◆ **Page text**
---------------
Su, C F; Wang, W; Gong, S L; Zuo, J H; Li, S J.
Afiliação
  • Su CF; Department of Life Sciences, Liupanshui Normal University, Liupanshui, Guizhou, China chfsu2008@163.com.
  • Wang W; chfsu2008@163.com.
  • Gong SL; Agricultural Science Institute of Coastal Region of Jiangsu, Yancheng, Jiangsu, China.
  • Zuo JH; Liupanshui Academy of Agricultural Sciences, Liupanshui, Guizhou, China.
  • Li SJ; Department of Life Sciences, Liupanshui Normal University, Liupanshui, Guizhou, China.
Genet Mol Res ; 15(4)2016 Dec 19.
---------------
◆ **Supplied data**

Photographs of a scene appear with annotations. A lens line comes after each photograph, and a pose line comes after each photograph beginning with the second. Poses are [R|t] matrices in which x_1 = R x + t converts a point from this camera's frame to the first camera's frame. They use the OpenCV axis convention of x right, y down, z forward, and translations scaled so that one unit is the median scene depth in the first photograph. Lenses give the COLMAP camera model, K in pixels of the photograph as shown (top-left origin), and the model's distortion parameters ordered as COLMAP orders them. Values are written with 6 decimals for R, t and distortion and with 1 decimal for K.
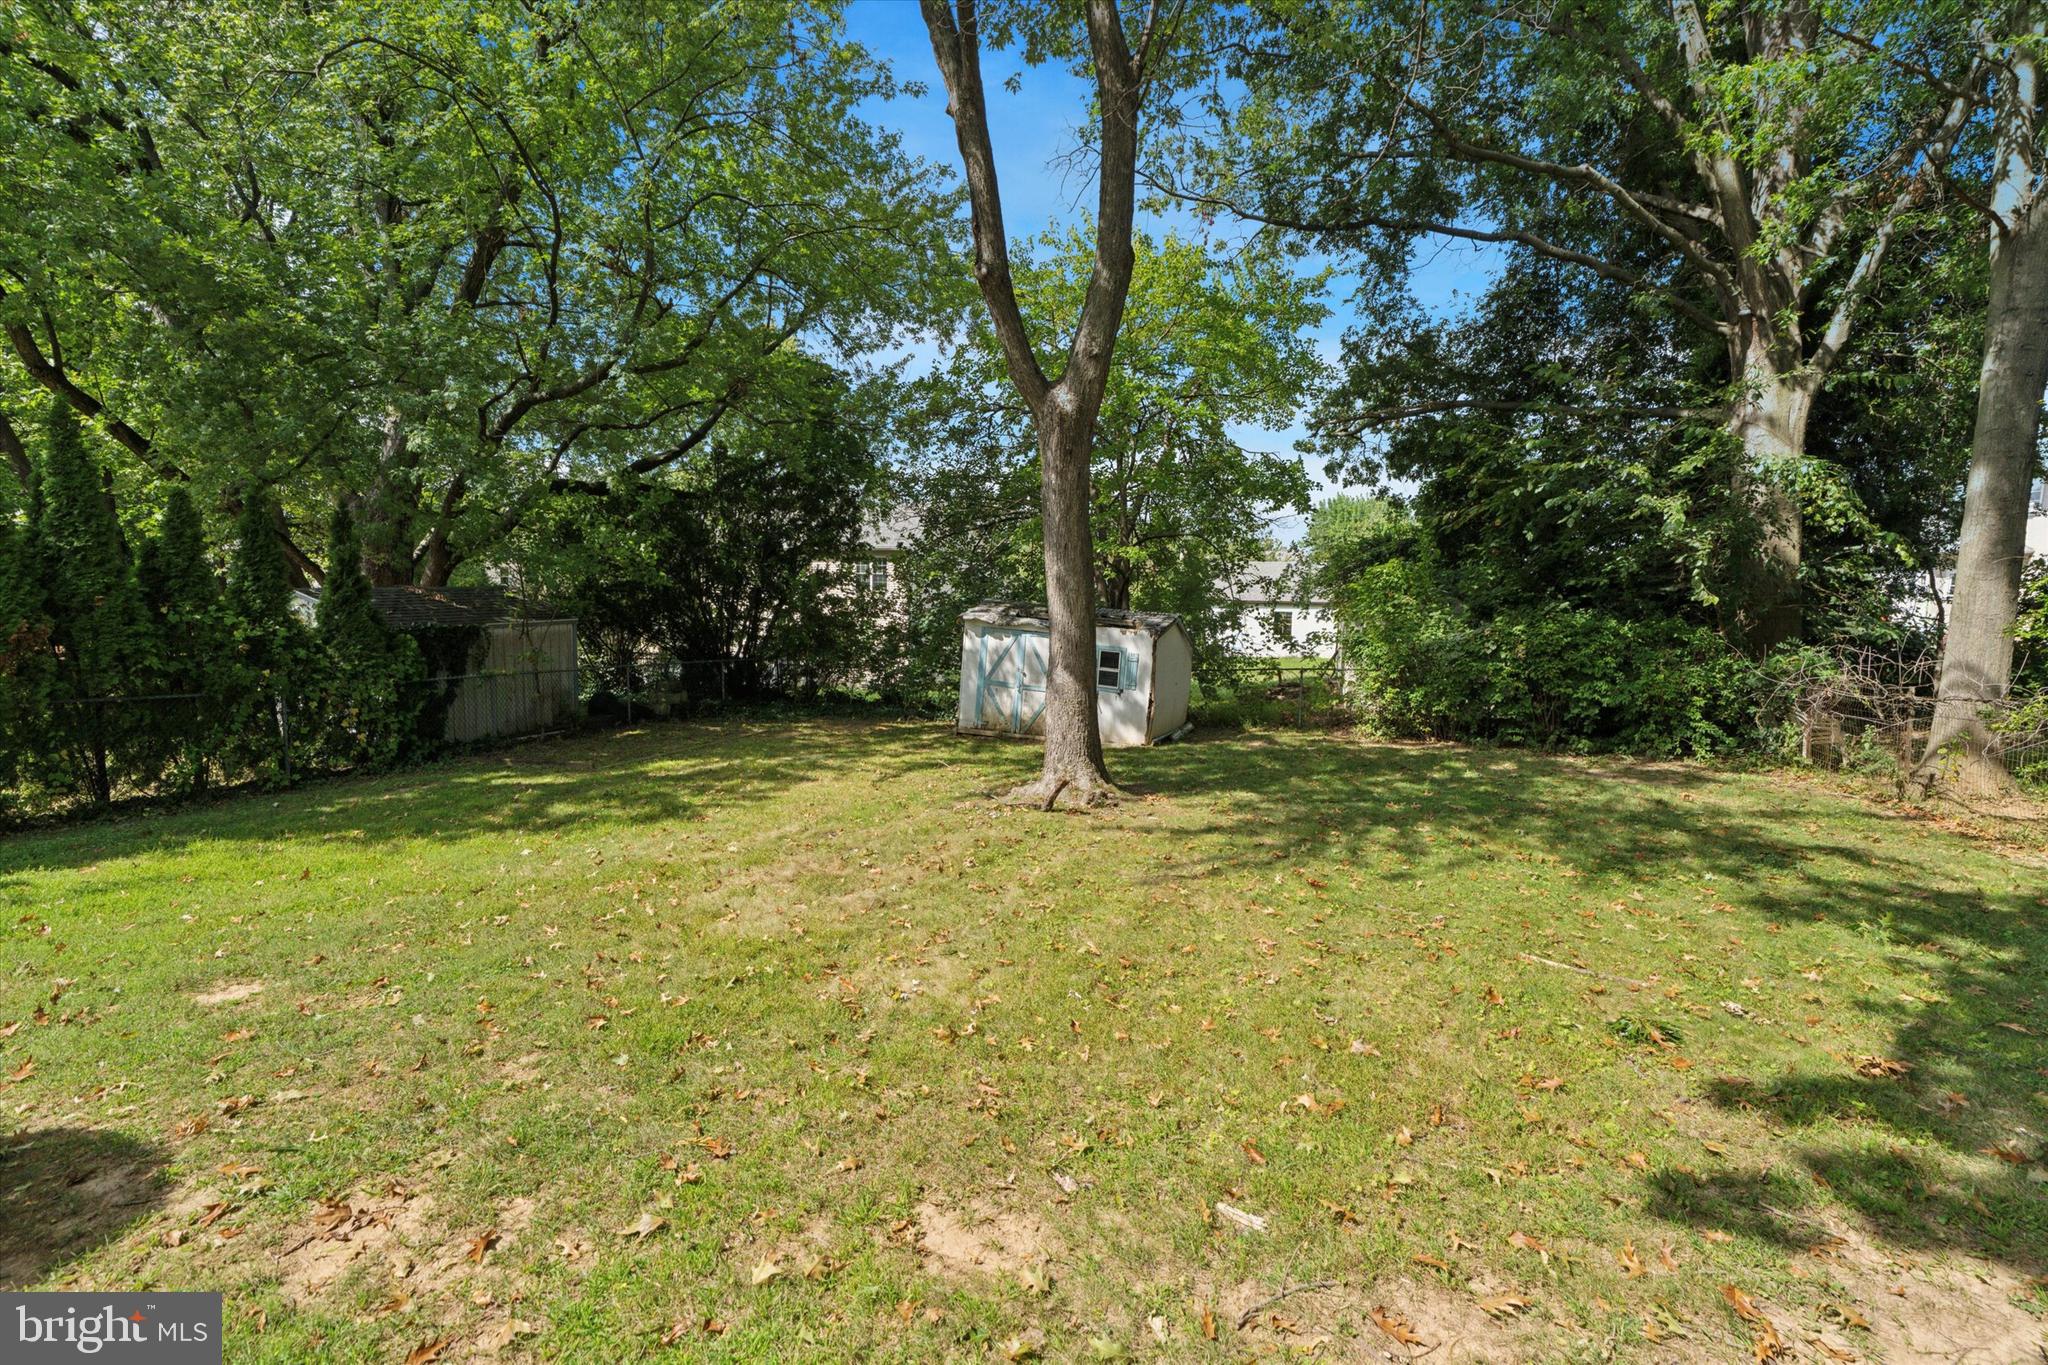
lens RADIAL K [[932.8, 0, 1024.6], [0, 932.8, 669.2], [0, 0, 1]] dist [-0.001161, -0.000292]
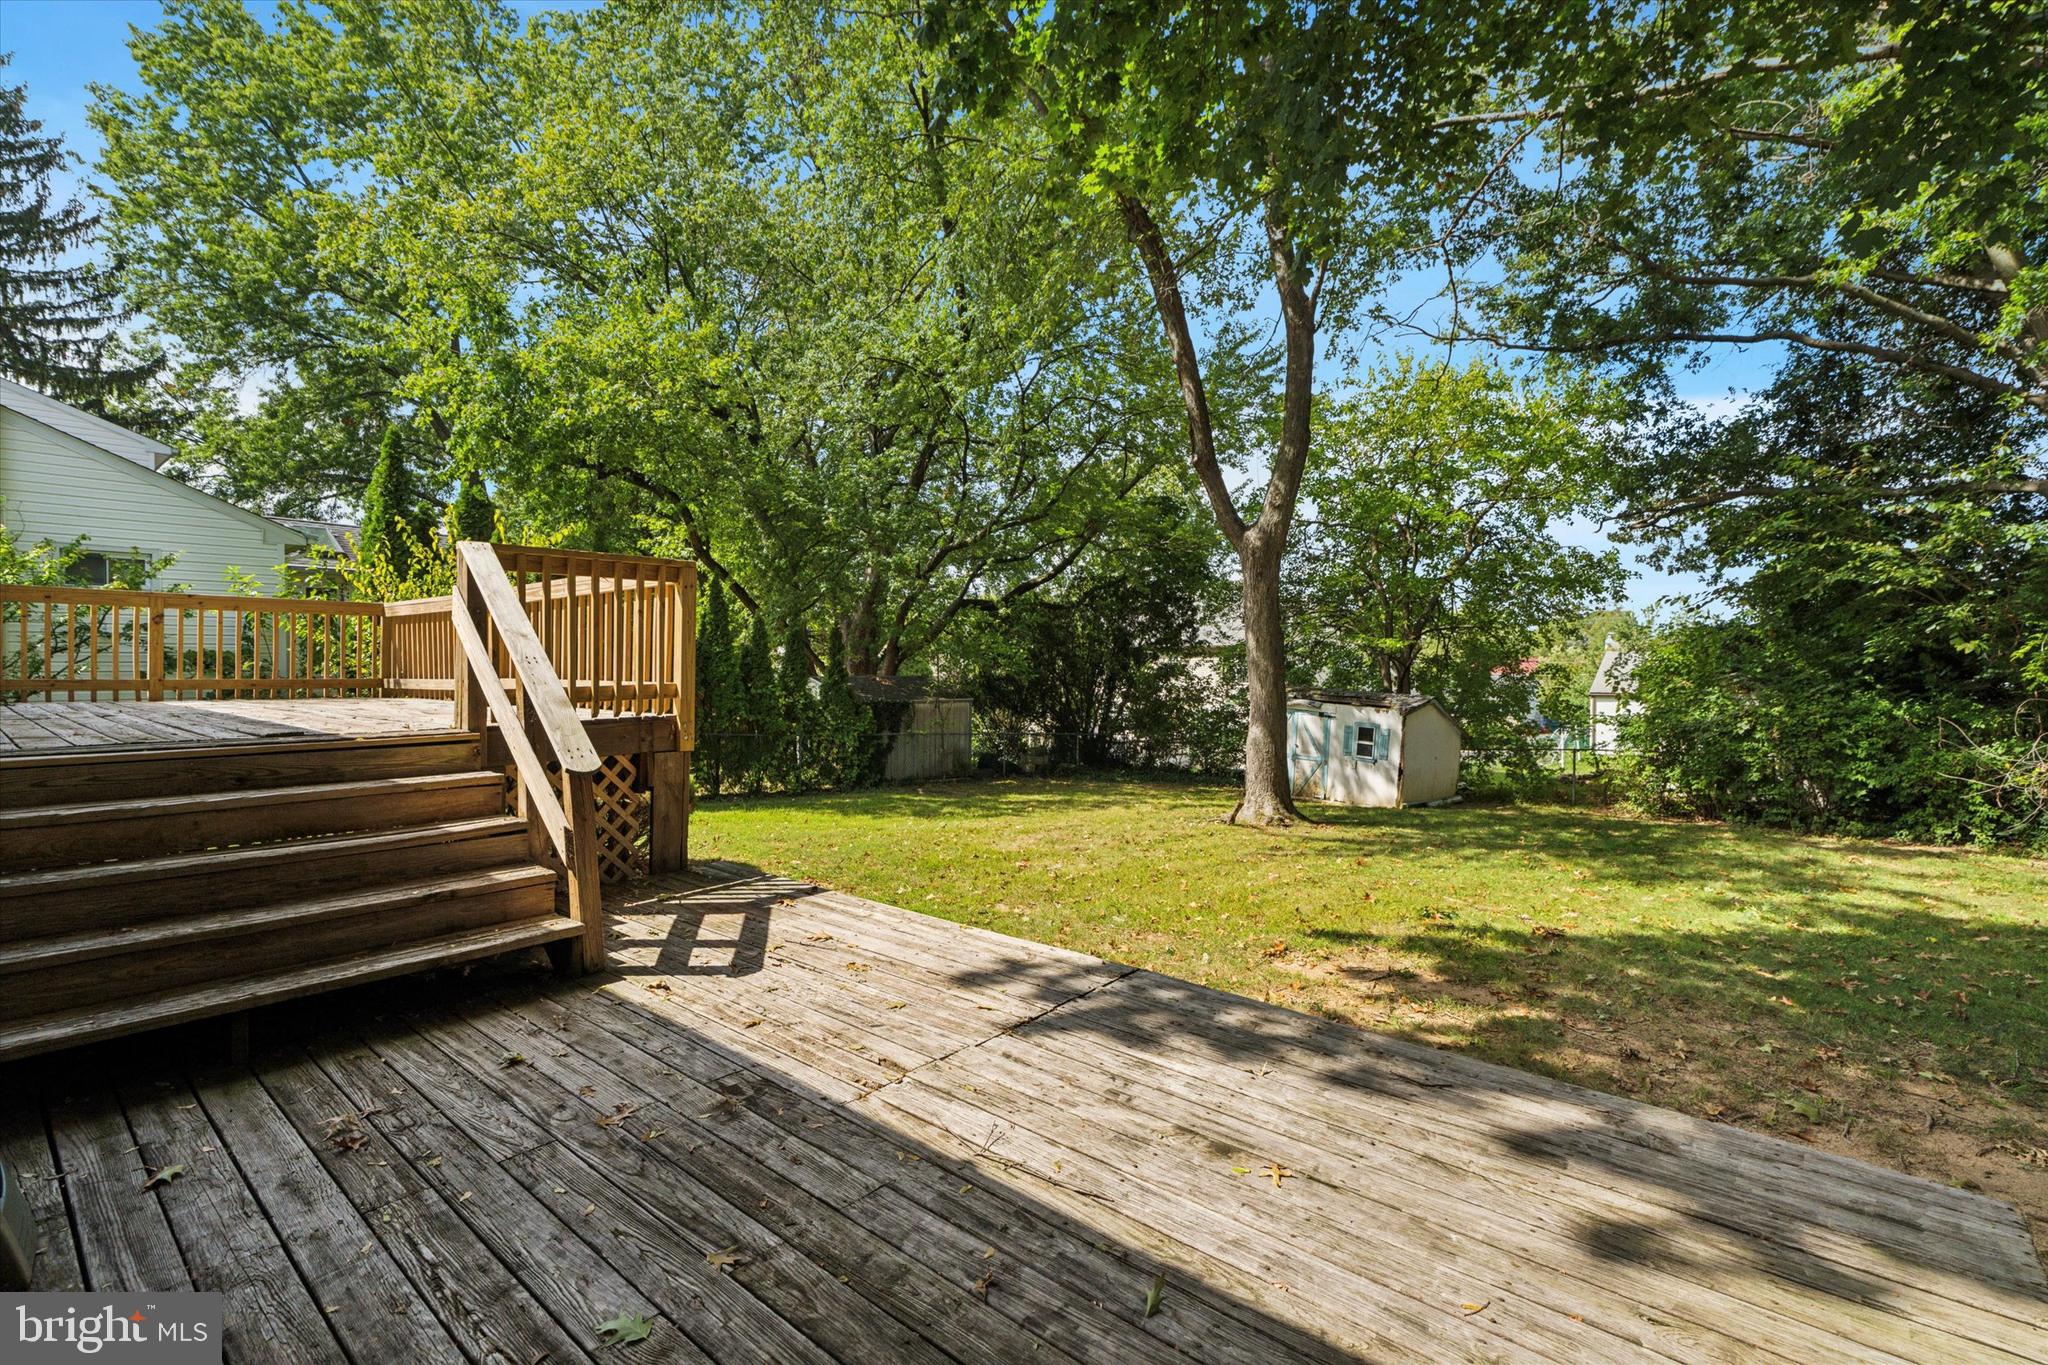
lens RADIAL K [[932.8, 0, 1024.6], [0, 932.8, 669.2], [0, 0, 1]] dist [-0.001161, -0.000292]
pose [[0.906895, -0.008793, -0.421265, 0.186244], [-0.035450, 0.994645, -0.097078, 0.035608], [0.419863, 0.102973, 0.901727, -0.239440]]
---------------
◆ **The problem**
Return the entire author and affiliation listing word for word, with nothing changed. The material has no connection to the author and affiliation listing.

◆ **Response to this exercise**
Su, C F; Wang, W; Gong, S L; Zuo, J H; Li, S J.
Afiliação
  • Su CF; Department of Life Sciences, Liupanshui Normal University, Liupanshui, Guizhou, China chfsu2008@163.com.
  • Wang W; chfsu2008@163.com.
  • Gong SL; Agricultural Science Institute of Coastal Region of Jiangsu, Yancheng, Jiangsu, China.
  • Zuo JH; Liupanshui Academy of Agricultural Sciences, Liupanshui, Guizhou, China.
  • Li SJ; Department of Life Sciences, Liupanshui Normal University, Liupanshui, Guizhou, China.
Genet Mol Res ; 15(4)2016 Dec 19.